Saat umur 30 tahun, dia balik ke Pati, menikahi gadis pujaan hati tetangga kampung.
Kini, dia sudah tak lagi mondok di Ruli. Sebuah rumah toko, sekitar 50 m dari spot jualannya, sudah jadi miliknya.
Dia juga sudah investasi 3 unit rumah toko di kampung istrinya, di Kudus, Jawa Tengah.
Putri tertuanya, Atmim Umurona, setahun lagi jadi sarjana di UII Yogyakarta.
Putra keduanya, M Khoirul Anam, nyantri di Pondok Pesantren di Kudus.
“Di sini, hanya yang ragil, masih kelas 4 SD di belakang rumah.” ujarnya merujuk M Khoirul Khaqiqi, si bungsu.
Karena termasuk kedai mie ayam ‘senior’ di Batam, pelanggannya juga dari semua level sosial.
‘Kepala Satpol PP, pak Imam Tohari itu dulu saat masih ngojek pelanggan saya. Sampai sekarang, masih sering mampir disini sama pengawalnya.”
Kepada Tribun, Bambang (46), warga Kompleks Bandara di Batu Besar, termasuk salah satu pelanggan setianya.
Bambang kini jadi salah satu pemasok sayuran segar untuk hotel dan restoran di Kota Batam.

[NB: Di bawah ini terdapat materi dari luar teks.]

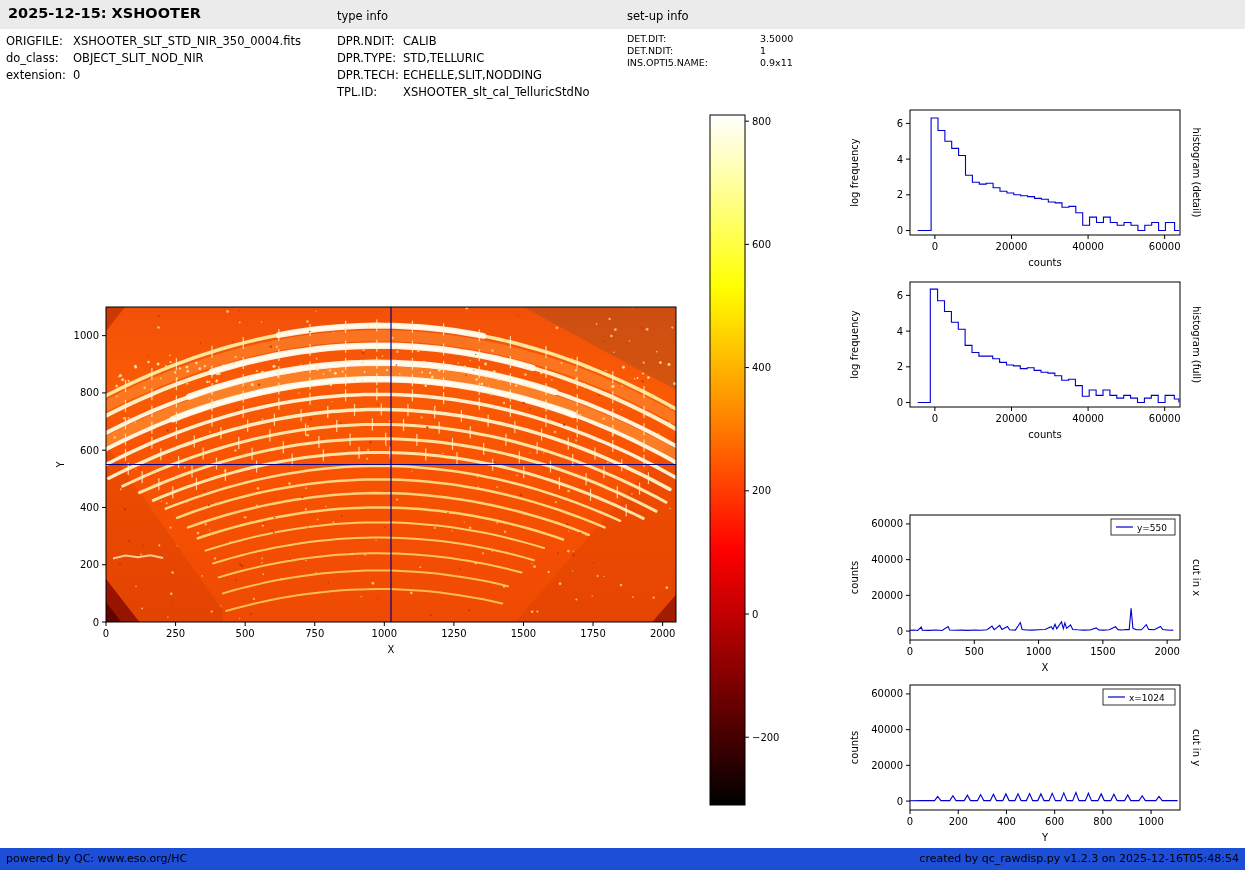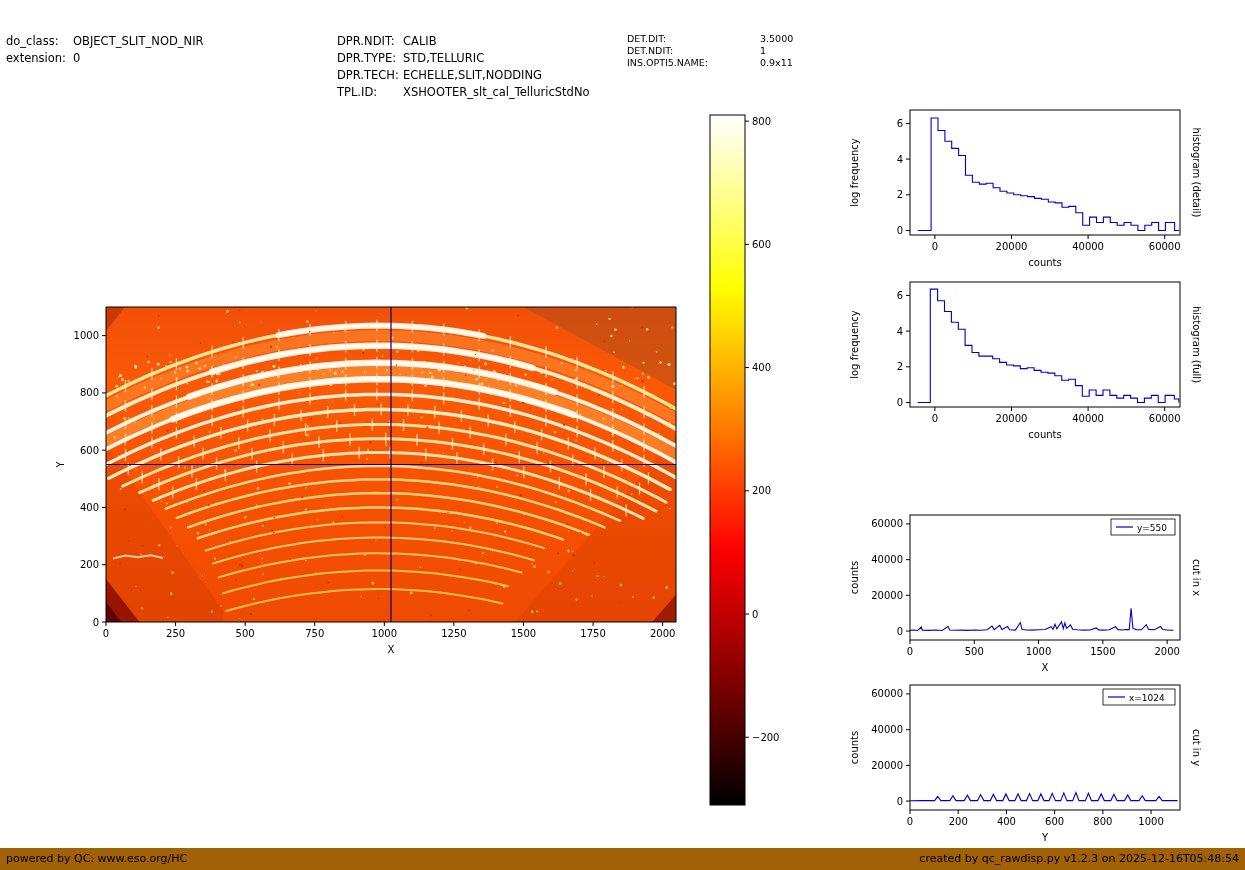"2025-12-15: XSHOOTER" header.topbar { html: none -> <header> <span>2025-12-15: XSHOOTER</span> <span>type info</span> <span>set-up info</span> </header> }
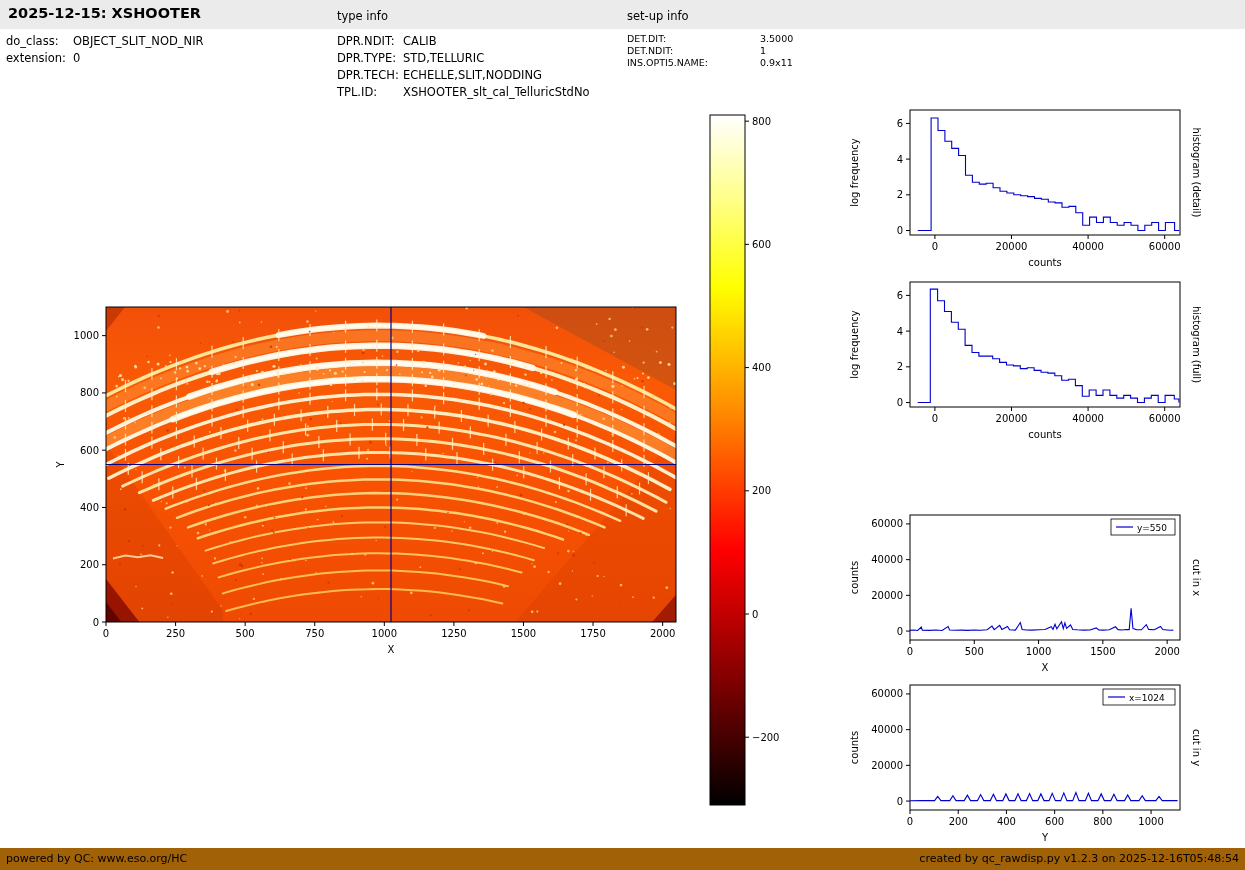"ORIGFILE:" div.row { html: none -> <div><span>ORIGFILE:</span><span>XSHOOTER_SLT_STD_NIR_350_0004.fits</span></div> }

Jika 20 tahun lalu, kalau mampir menikmati mie ayam Pak Sujud, saat masih tukang ojek pangkalan, Minggu (8/3/2020) lalu, dia datang dengan mobil MPV premium, Toyoya Fortuner.
“Saya makan di sini sejak 1995. Kalau hari minggu bawa dua anak makan disini, ya rasanya masih seperti dulu, hanya tempatnya yang beda.” kata Bambang ke Tribun.
Jika 20 tahun lalu, pelanggannya kebayakan karyawan, buruh, tukang ojek, kini area parkir depan warung dengan sekitar 120 kursi itu, sudah dipadati mobil.
Alamuddin Hamapu (30), salah seorang pelanggan lain juga masih susah melupakan sensasi mie ayam Pak Sujud.
Kalau dulu di bawa tenda dekat pohon, sekarang, sudah dalam gedung bertingkat. “Waktu saya SDN Baloi, guru saya sering minta dibelikan mie ayam Pak Sujud ini,” ujar profesional di perusahaan komunikasi digital ini. (thamzil thahir)
DISCLAIMER; Rubrik ini memuat kisah sosok kebanyakan. Sekecil apapun perannya, ceritanya akan berkesan dan berpesan. Mengapa? Ya! karena#TiapOrangPunyaCerita.